Noise level in the lodge increased as groups of hikers hurried in from the cold.  Four German women arrived in heavy hiking boots, layered clothes, jackets unzipped, and covered backpacks slung over the shoulders .  One American woman dried her shoes and warmed hands in front of a wood burning heater as another put vaseline on legs and shoes.    A Spanish girl complained of pain in her legs and feet and several were limping.  A young buck walked by with towel around his waist.  Freshly changed young adults headed to the bar in flip flops where Spanish, English, German, French, Italian and Japanese were heard.  All were so comfortable with the mixed sex rooms and visiting seemed easy among them.

Taking advantage of Happy Sour - 2 Pisco Sours for price of one - we waited for dinner.  Ever though the lodge was unexpectedly full because of the gale outside, it still offered generous servings of a mild curry chicken with lots of vegetables, corn soup and flan.  The large, full dining room had about 85% young and 15% older guests.
Basic breakfasts at hostels




Wind blew all night and our room seemed barely heated.
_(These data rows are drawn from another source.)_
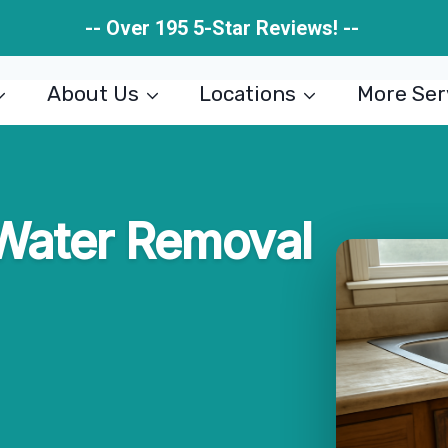
-- Over 195 5-Star Reviews! --
About Us
Locations
More Ser
 Water Removal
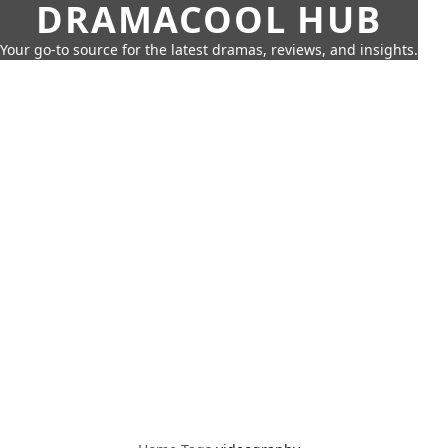
DRAMACOOL HUB
Your go-to source for the latest dramas, reviews, and insights.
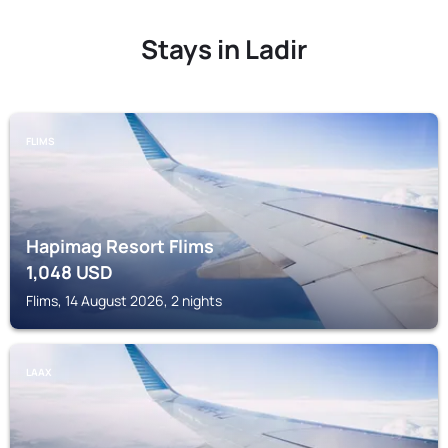
Stays in Ladir
FLIMS
Hapimag Resort Flims
1,048
USD
Flims, 14 August 2026, 2 nights
LAAX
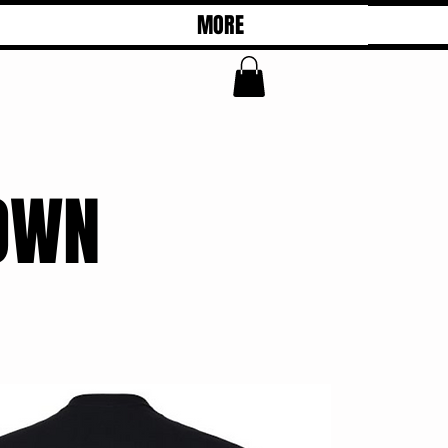
MORE
OWN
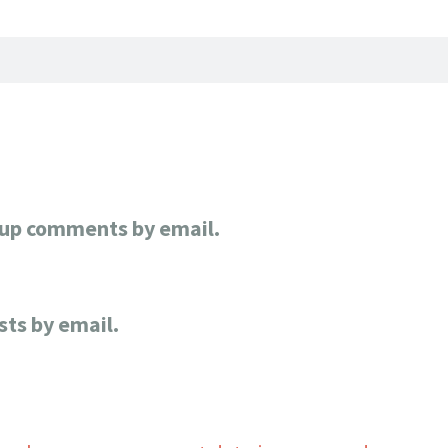
-up comments by email.
sts by email.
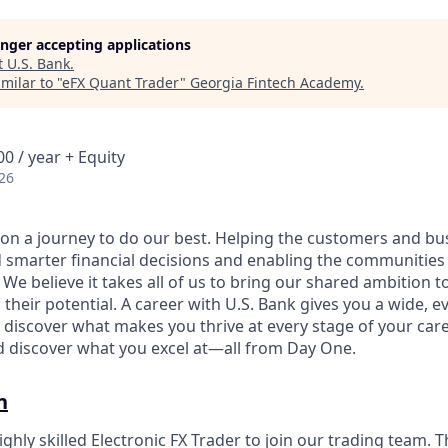
longer accepting applications
t
U.S. Bank
.
milar to "
eFX Quant Trader
"
Georgia Fintech Academy
.
0 / year + Equity
26
e on a journey to do our best. Helping the customers and b
 smarter financial decisions and enabling the communities
e believe it takes all of us to bring our shared ambition to
 their potential. A career with U.S. Bank gives you a wide,
 discover what makes you thrive at every stage of your care
nd discover what you excel at—all from Day One.
n
ghly skilled Electronic FX Trader to join our trading team. 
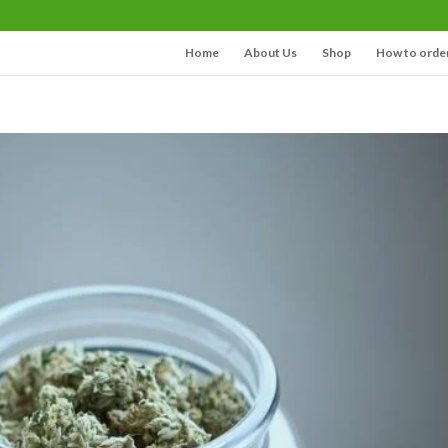
Home
About Us
Shop
How to orde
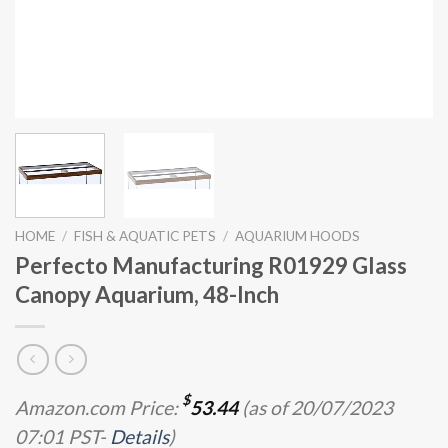
HOME
/
FISH & AQUATIC PETS
/
AQUARIUM HOODS
Perfecto Manufacturing R01929 Glass
Canopy Aquarium, 48-Inch
$
Amazon.com Price:
53.44
(as of 20/07/2023
07:01 PST-
Details
)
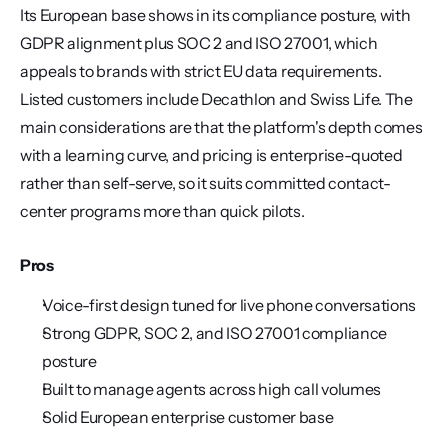
Its European base shows in its compliance posture, with 
GDPR alignment plus SOC 2 and ISO 27001, which 
appeals to brands with strict EU data requirements. 
Listed customers include Decathlon and Swiss Life. The 
main considerations are that the platform's depth comes 
with a learning curve, and pricing is enterprise-quoted 
rather than self-serve, so it suits committed contact-
center programs more than quick pilots.
Pros
Voice-first design tuned for live phone conversations
Strong GDPR, SOC 2, and ISO 27001 compliance 
posture
Built to manage agents across high call volumes
Solid European enterprise customer base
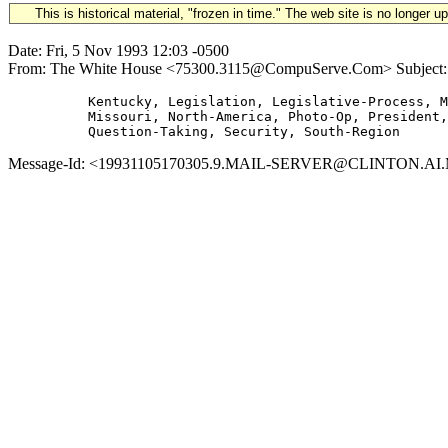
This is historical material, "frozen in time." The web site is no longer 
Date: Fri, 5 Nov 1993 12:03 -0500
From: The White House <75300.3115@CompuServe.Com> Subject: 199
          Kentucky, Legislation, Legislative-Process, M
          Missouri, North-America, Photo-Op, President,

Message-Id: <19931105170305.9.MAIL-SERVER@CLINTON.AI.MIT.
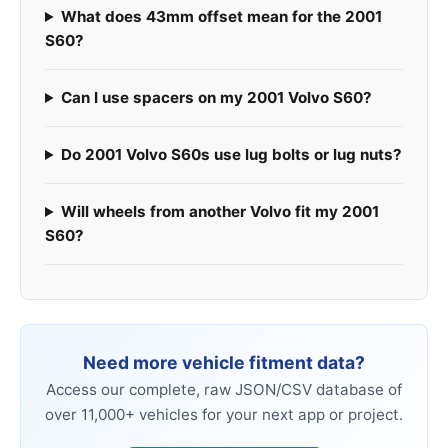
What does 43mm offset mean for the 2001
S60?
Can I use spacers on my 2001 Volvo S60?
Do 2001 Volvo S60s use lug bolts or lug nuts?
Will wheels from another Volvo fit my 2001
S60?
Need more vehicle fitment data?
Access our complete, raw JSON/CSV database of
over 11,000+ vehicles for your next app or project.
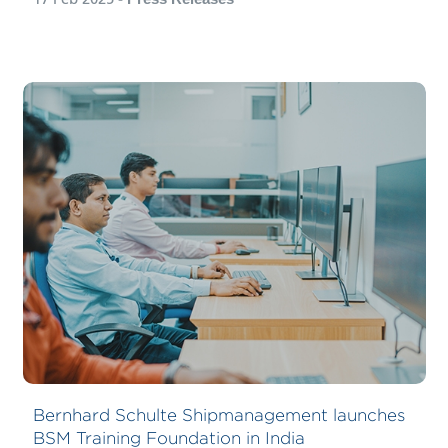
Bernhard Schulte Shipmanagement launches
BSM Training Foundation in India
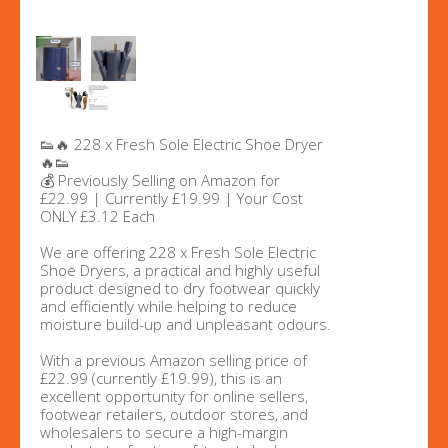
👟🔥 228 x Fresh Sole Electric Shoe Dryer
🔥👟
💰 Previously Selling on Amazon for
£22.99 | Currently £19.99 | Your Cost
ONLY £3.12 Each
We are offering 228 x Fresh Sole Electric
Shoe Dryers, a practical and highly useful
product designed to dry footwear quickly
and efficiently while helping to reduce
moisture build-up and unpleasant odours.
With a previous Amazon selling price of
£22.99 (currently £19.99), this is an
excellent opportunity for online sellers,
footwear retailers, outdoor stores, and
wholesalers to secure a high-margin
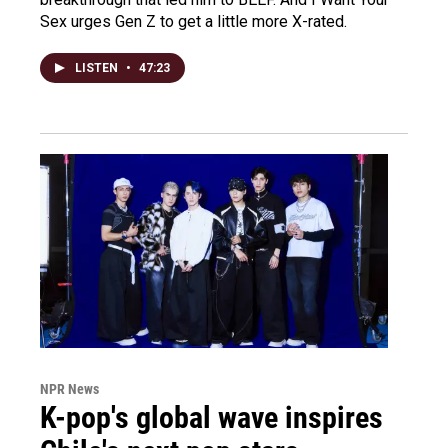
Sex urges Gen Z to get a little more X-rated.
LISTEN
•
47:23
NPR News
K-pop's global wave inspires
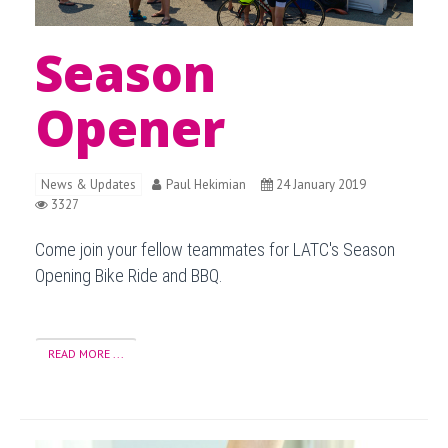
Season
Opener
News & Updates
Paul Hekimian
24 January 2019
3327
Come join your fellow teammates for LATC's Season
Opening Bike Ride and BBQ.
READ MORE ...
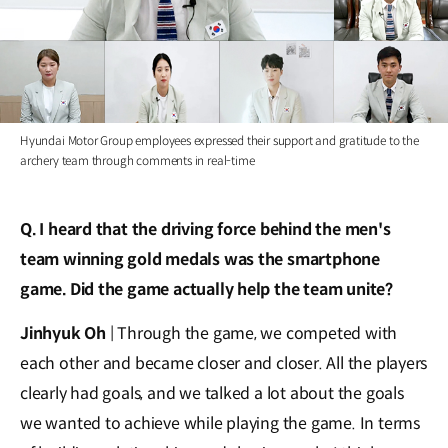
Hyundai Motor Group employees expressed their support and gratitude to the
archery team through comments in real-time
Q. I heard that the driving force behind the men's
team winning gold medals was the smartphone
game. Did the game actually help the team unite?
Jinhyuk Oh
| Through the game, we competed with
each other and became closer and closer. All the players
clearly had goals, and we talked a lot about the goals
we wanted to achieve while playing the game. In terms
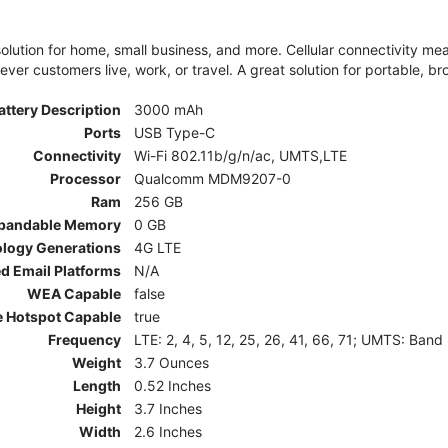
olution for home, small business, and more. Cellular connectivity m
er customers live, work, or travel. A great solution for portable, br
attery Description
3000 mAh
Ports
USB Type-C
Connectivity
Wi-Fi 802.11b/g/n/ac, UMTS,LTE
Processor
Qualcomm MDM9207-0
Ram
256 GB
pandable Memory
0 GB
ology Generations
4G LTE
d Email Platforms
N/A
WEA Capable
false
e Hotspot Capable
true
Frequency
LTE: 2, 4, 5, 12, 25, 26, 41, 66, 71; UMTS: Band
Weight
3.7 Ounces
Length
0.52 Inches
Height
3.7 Inches
Width
2.6 Inches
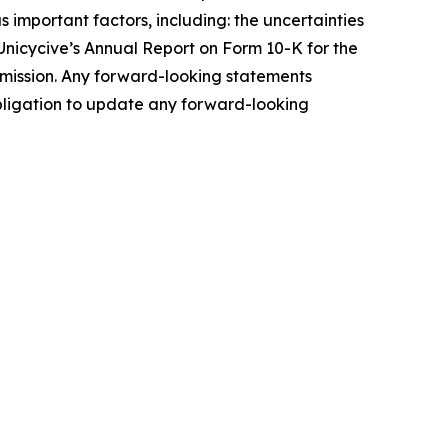
 important factors, including: the uncertainties
n Unicycive’s Annual Report on Form 10-K for the
mmission. Any forward-looking statements
 obligation to update any forward-looking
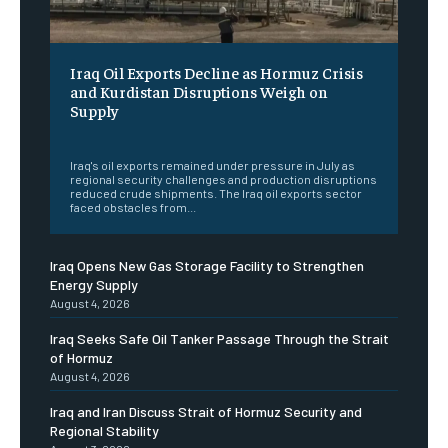
Iraq Oil Exports Decline as Hormuz Crisis
and Kurdistan Disruptions Weigh on
Supply
‎ ‎
Iraq's oil exports remained under pressure in July as
regional security challenges and production disruptions
reduced crude shipments. The Iraq oil exports sector
faced obstacles from...
Iraq Opens New Gas Storage Facility to Strengthen
Energy Supply
August 4, 2026
Iraq Seeks Safe Oil Tanker Passage Through the Strait
of Hormuz
August 4, 2026
Iraq and Iran Discuss Strait of Hormuz Security and
Regional Stability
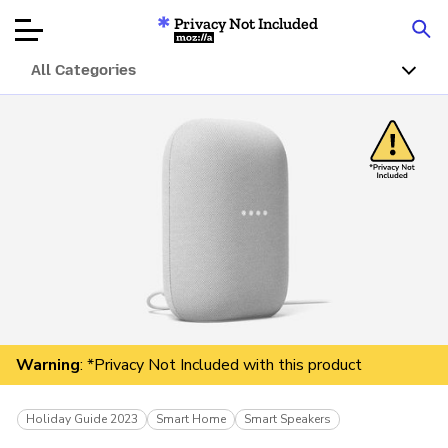
Privacy Not Included
Mozilla
All Categories
Product Reviews
Articles
About
Donate
Warning
: *Privacy Not Included with this product
Holiday Guide 2023
Smart Home
Smart Speakers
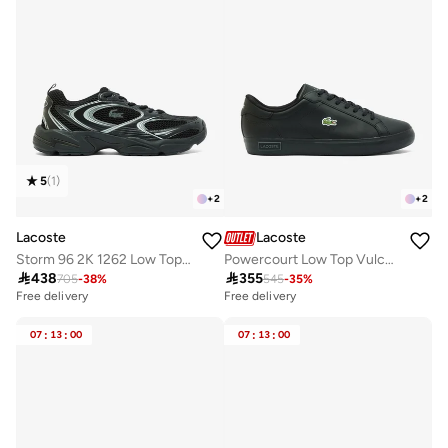
5
(
1
)
+
2
+
2
Lacoste
Lacoste
Storm 96 2K 1262 Low Top Sneakers
Powercourt Low Top Vulcanized Sneakers

438

355
705
-
38
%
545
-
35
%
Free delivery
Free delivery
07
:
13
:
00
07
:
13
:
00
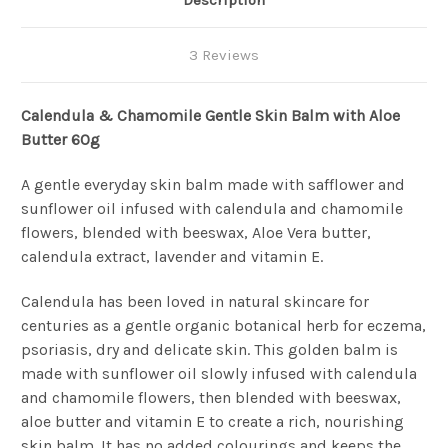
Description
3 Reviews
Calendula & Chamomile Gentle Skin Balm with Aloe
Butter 60g
A gentle everyday skin balm made with safflower and
sunflower oil infused with calendula and chamomile
flowers, blended with beeswax, Aloe Vera butter,
calendula extract, lavender and vitamin E.
Calendula has been loved in natural skincare for
centuries as a gentle organic botanical herb for eczema,
psoriasis, dry and delicate skin. This golden balm is
made with sunflower oil slowly infused with calendula
and chamomile flowers, then blended with beeswax,
aloe butter and vitamin E to create a rich, nourishing
skin balm. It has no added colourings and keeps the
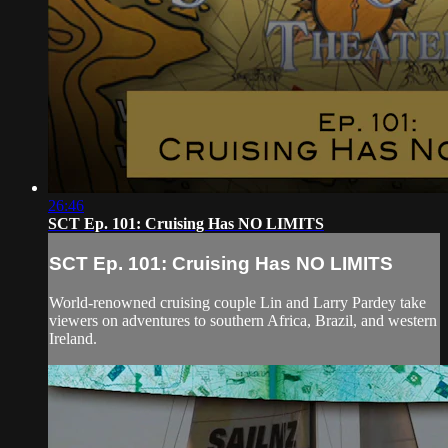
26:46
SCT Ep. 101: Cruising Has NO LIMITS
SCT Ep. 101: Cruising Has NO LIMITS
World-renowned cruising couple Lin and Larry Pardey take
viewers on adventures to southern Africa, Brazil, and western
Ireland.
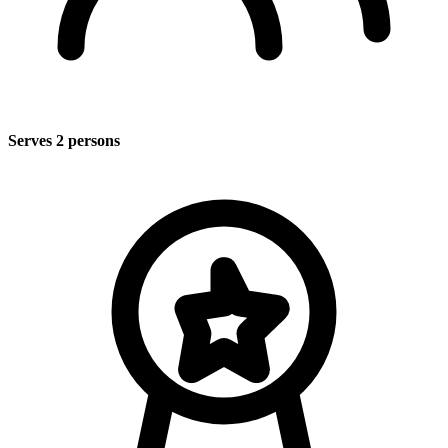
Serves 2 persons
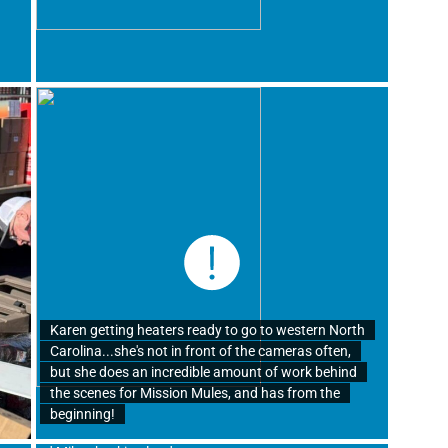
Karen getting heaters ready to go to western North
Carolina...she's not in front of the cameras often,
but she does an incredible amount of work behind
the scenes for Mission Mules, and has from the
beginning!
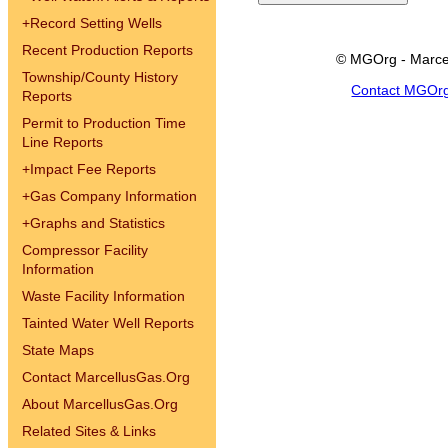
+
Record Setting Wells
Recent Production Reports
© MGOrg - Marce
Township/County History
Contact MGOr
Reports
Permit to Production Time
Line Reports
+
Impact Fee Reports
+
Gas Company Information
+
Graphs and Statistics
Compressor Facility
Information
Waste Facility Information
Tainted Water Well Reports
State Maps
Contact MarcellusGas.Org
About MarcellusGas.Org
Related Sites & Links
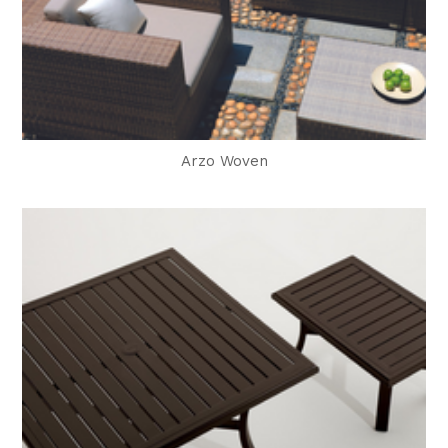
Arzo Woven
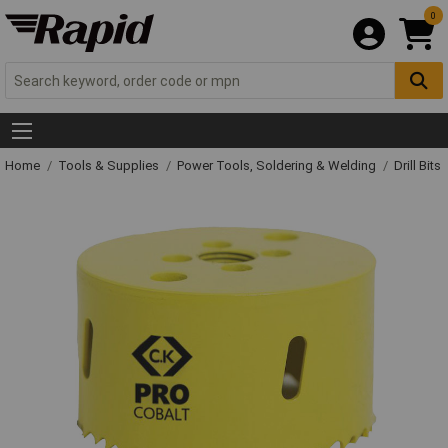
0
Home
Tools & Supplies
Power Tools, Soldering & Welding
Drill Bits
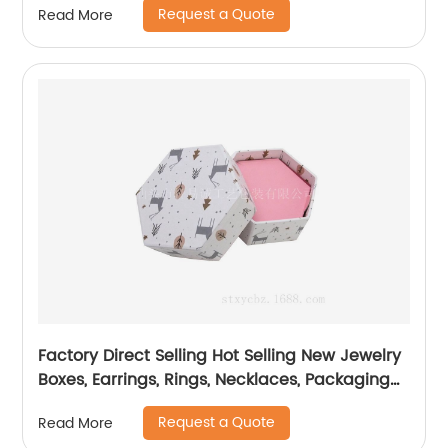
Request a Quote
Read More
Factory Direct Selling Hot Selling New Jewelry
Boxes, Earrings, Rings, Necklaces, Packaging
Boxes
Request a Quote
Read More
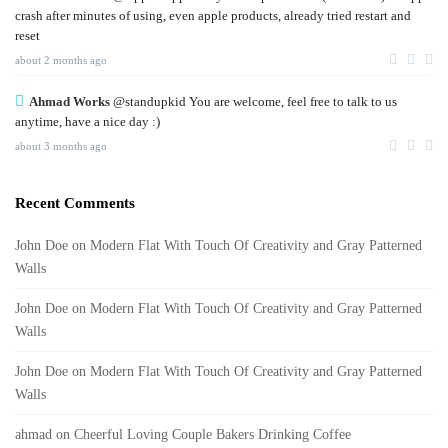
crash after minutes of using, even apple products, already tried restart and
reset
about 2 months ago
Ahmad Works
@standupkid You are welcome, feel free to talk to us
anytime, have a nice day :)
about 3 months ago
Recent Comments
John Doe
on
Modern Flat With Touch Of Creativity and Gray Patterned
Walls
John Doe
on
Modern Flat With Touch Of Creativity and Gray Patterned
Walls
John Doe
on
Modern Flat With Touch Of Creativity and Gray Patterned
Walls
ahmad
on
Cheerful Loving Couple Bakers Drinking Coffee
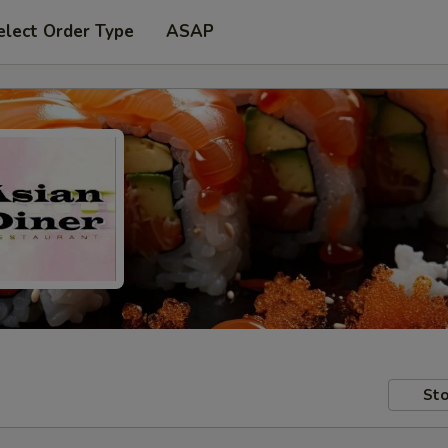
elect Order Type
ASAP
Sto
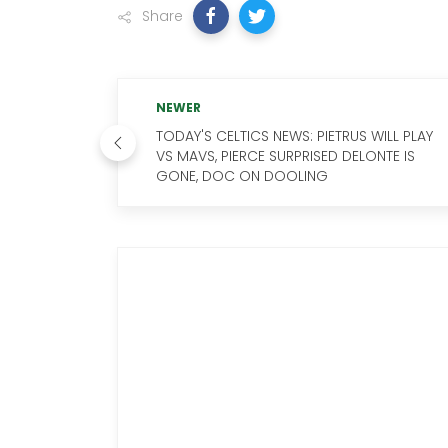
Share
NEWER
TODAY'S CELTICS NEWS: PIETRUS WILL PLAY
VS MAVS, PIERCE SURPRISED DELONTE IS
GONE, DOC ON DOOLING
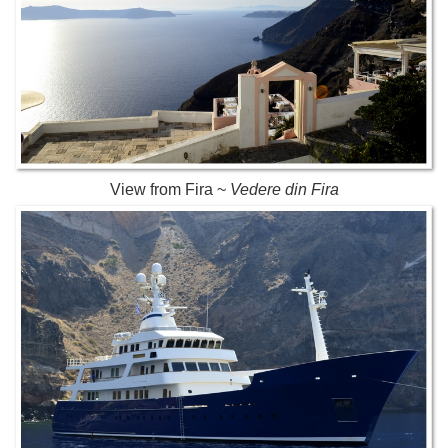
View from Fira ~
Vedere din Fira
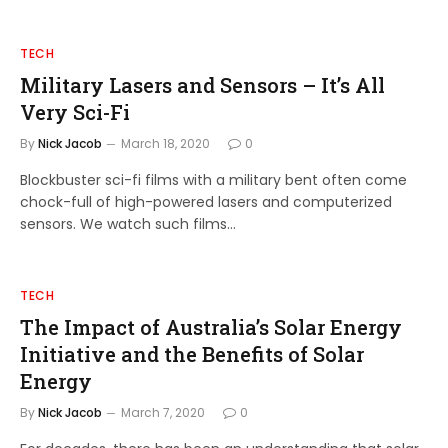
TECH
Military Lasers and Sensors – It’s All
Very Sci-Fi
By
Nick Jacob
March 18, 2020
0
Blockbuster sci-fi films with a military bent often come
chock-full of high-powered lasers and computerized
sensors. We watch such films…
TECH
The Impact of Australia’s Solar Energy
Initiative and the Benefits of Solar
Energy
By
Nick Jacob
March 7, 2020
0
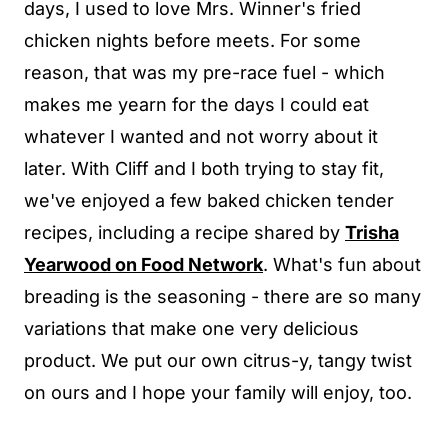
days, I used to love Mrs. Winner's fried
chicken nights before meets. For some
reason, that was my pre-race fuel - which
makes me yearn for the days I could eat
whatever I wanted and not worry about it
later. With Cliff and I both trying to stay fit,
we've enjoyed a few baked chicken tender
recipes, including a recipe shared by
Trisha
Yearwood on Food Network
. What's fun about
breading is the seasoning - there are so many
variations that make one very delicious
product. We put our own citrus-y, tangy twist
on ours and I hope your family will enjoy, too.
Sleeping bags sufficed for warmth but a closer bathroom equipped with paper towels was missed.  All quieted by 11.  The next morning, we were up early and the dining room was more equally divided 50/50 between age groups.  I guess they used up all their funds for dinner as breakfast was marginal - first time to try chocolate bran cereal - yuk- and coffee  served with hot water, small packets of instant coffee and fortunately, hot milk to mix.

Waiting for the Catamaran with backpackers






After the morning hike, we waited with a line of backpackers for the return voyage on the  catamaran.   An equal number of backpackers emerged from the boat to start their hikes, with one lone Asian couple carrying a suitcase.  I actually felt quite proud that we had survived two nights in hostels but was looking forward to our private bath and hot water at the next hotel.   Some experiences truly favor the young but I say never say never. It’s only a night.